El bum crematorio es combustible para el floreciente negocio de los ecofunerales. Cada vez más empresas se encargan del depósito de urnas y cenizas en espacios naturales, con la garantía de hacerlo según los cauces legales. La asturiana Hacia el Mar o la gaditana Cenizas en el Mar, la que se encargó de cumplir la promesa de Axel Sambrano y arrojó los restos de su madre a las profundidades de la bahía de Cádiz, son algunas de las mercantiles especializadas en sepelios marinos.

En contraste con la actividad privada, donde la regulación brilla por su ausencia, una ley de 2019 recoge los requisitos para ejercer la denominada “actividad económica de colocación de urnas o cenizas funerarias en el mar”. Estas empresas organizan funerales marítimos muy controlados por la administración. Por ejemplo, está prohibido arrojar objetos personales del finado al mar o urnas que no sean biodegradables, es posible arrojar pétalos al agua, pero nunca ramos, coronas o flores con tallo, y la empresa debe contar con un informe de coordenadas que identifique dónde se realizó el depósito.

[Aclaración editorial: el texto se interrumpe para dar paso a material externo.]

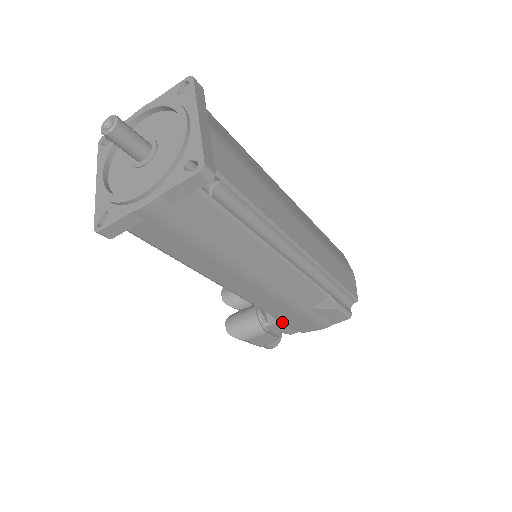
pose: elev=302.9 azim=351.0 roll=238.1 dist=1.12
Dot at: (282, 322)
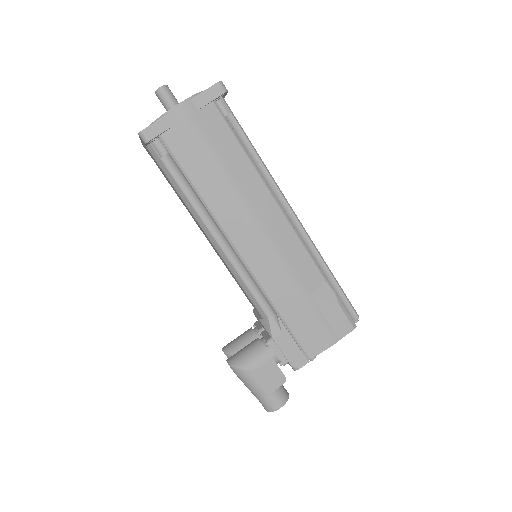
Dot at: (286, 335)
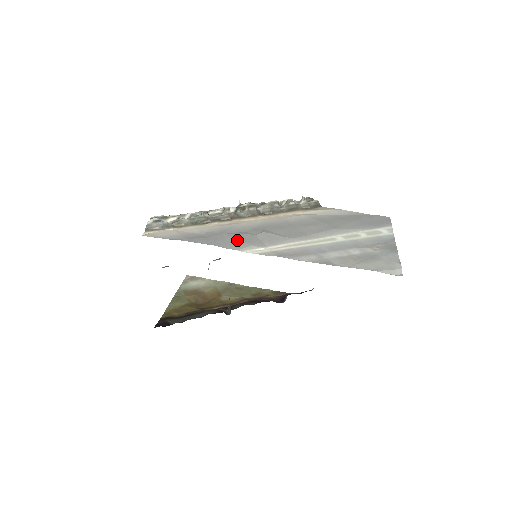
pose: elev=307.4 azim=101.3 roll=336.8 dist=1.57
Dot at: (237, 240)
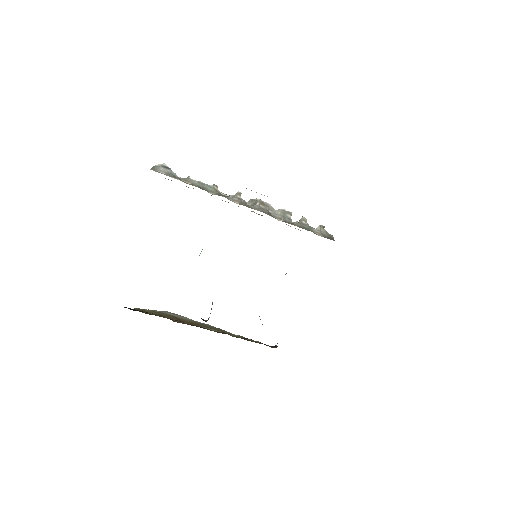
Dot at: occluded
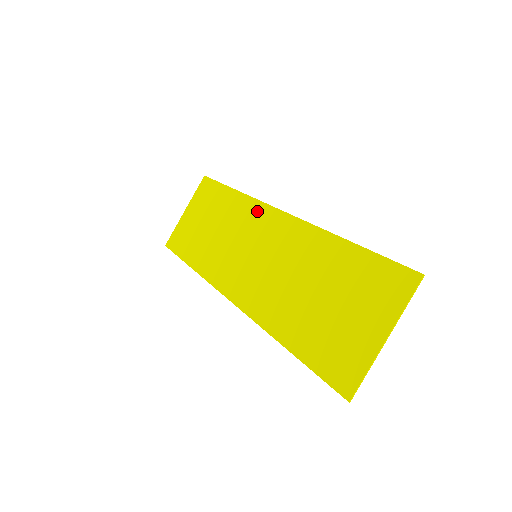
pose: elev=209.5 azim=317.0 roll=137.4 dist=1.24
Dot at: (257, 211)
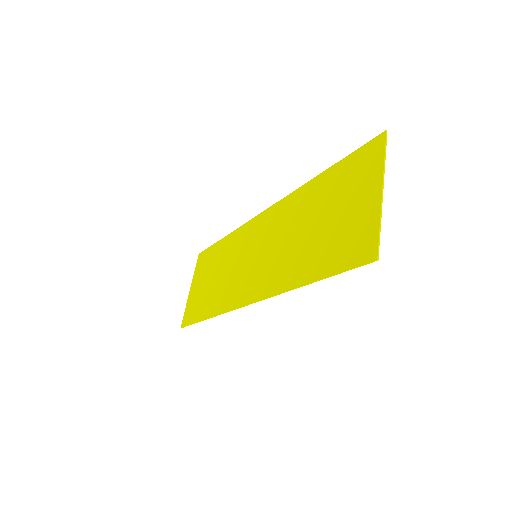
Dot at: (246, 230)
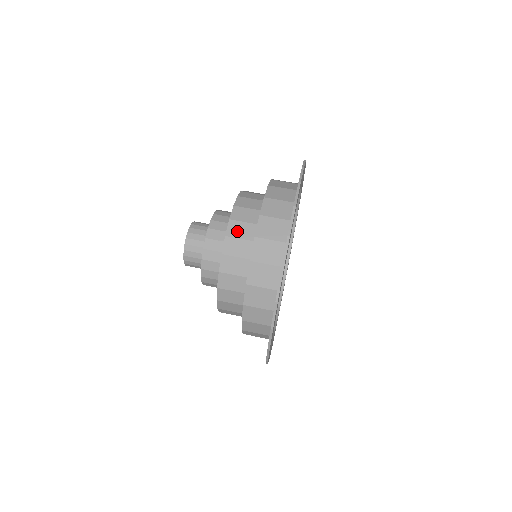
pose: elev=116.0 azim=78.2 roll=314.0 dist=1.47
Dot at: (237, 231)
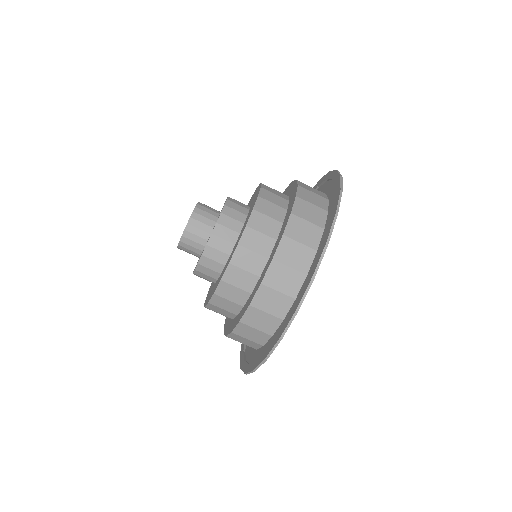
Dot at: (252, 242)
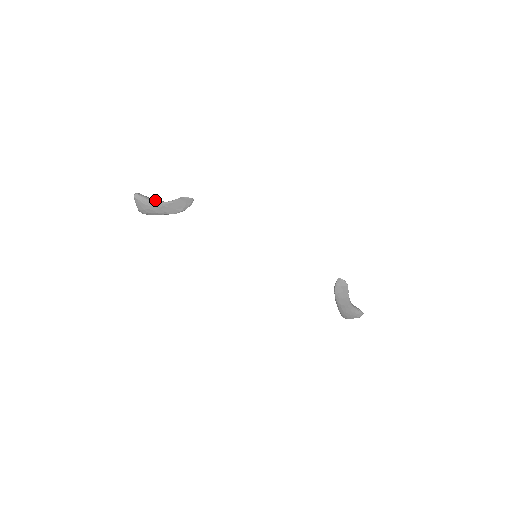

Las capitanías marítimas vigilan que estas peculiares escapadas sean respetuosas con el medio ambiente. Se trata de una actividad para la que “siempre se autoriza a empresas, no a particulares”, confirman fuentes del Ministerio de Transportes, Movilidad y Agenda Urbana.

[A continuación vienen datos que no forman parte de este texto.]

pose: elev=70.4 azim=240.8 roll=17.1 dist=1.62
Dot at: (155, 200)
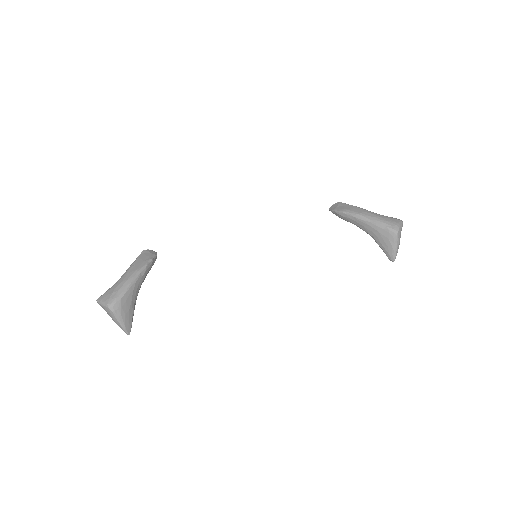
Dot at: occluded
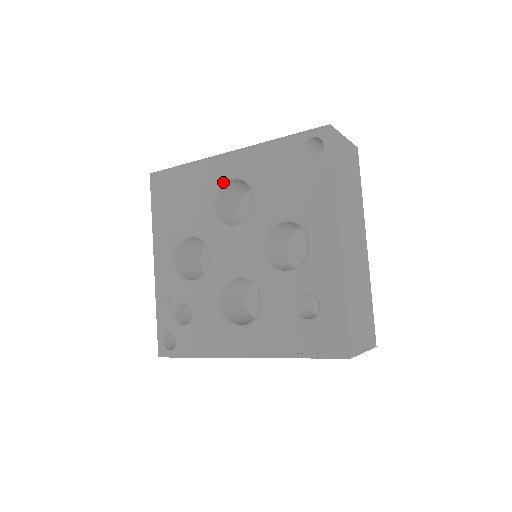
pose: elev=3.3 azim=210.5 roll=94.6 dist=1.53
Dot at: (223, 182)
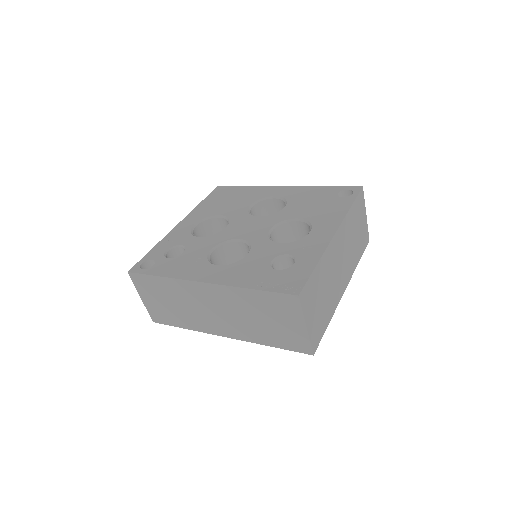
Dot at: (268, 198)
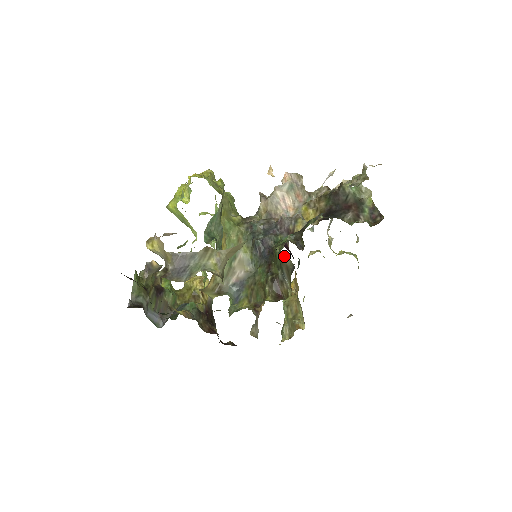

Los responsables de la embarcación deben garantizar que en el punto elegido para la despedida “no hay presencia de hábitats o especies protegidas”. La letrada Carmen Gutiérrez Labrador, de la firma jurídica PWACS Gutiérrez Labrador, advierte que celebrar una de estas ceremonias de modo clandestino puede acarrear multas de hasta 240.400 euros.

Cadáveres en el patio

Lo que la ley sí deja claro es que una familia no puede enterrar al abuelo en el jardín. En contraste con las lagunas que pueblan el asunto de las cenizas, la regulación sobre el tratamiento de los cadáveres es clara. “Enterrar un cadáver en un lugar no autorizado es una infracción grave de la Política Sanitaria Mortuoria”, advierte Carmen Gutiérrez Labrador, abogada del despacho Pwacs Gutiérrez Labrador. En el mismo sentido, Mª Ángeles López Lax, presidenta de la Asociación para la Comunicación e Información Medioambiental (ACIMA), subraya que nadie puede enterrar a un familiar en el patio de casa. Tampoco a las mascotas. “Debe hacerse siguiendo las instrucciones legales que dictan las comunidades autónomas y las autoridades competentes, en espacios habilitados para ello”.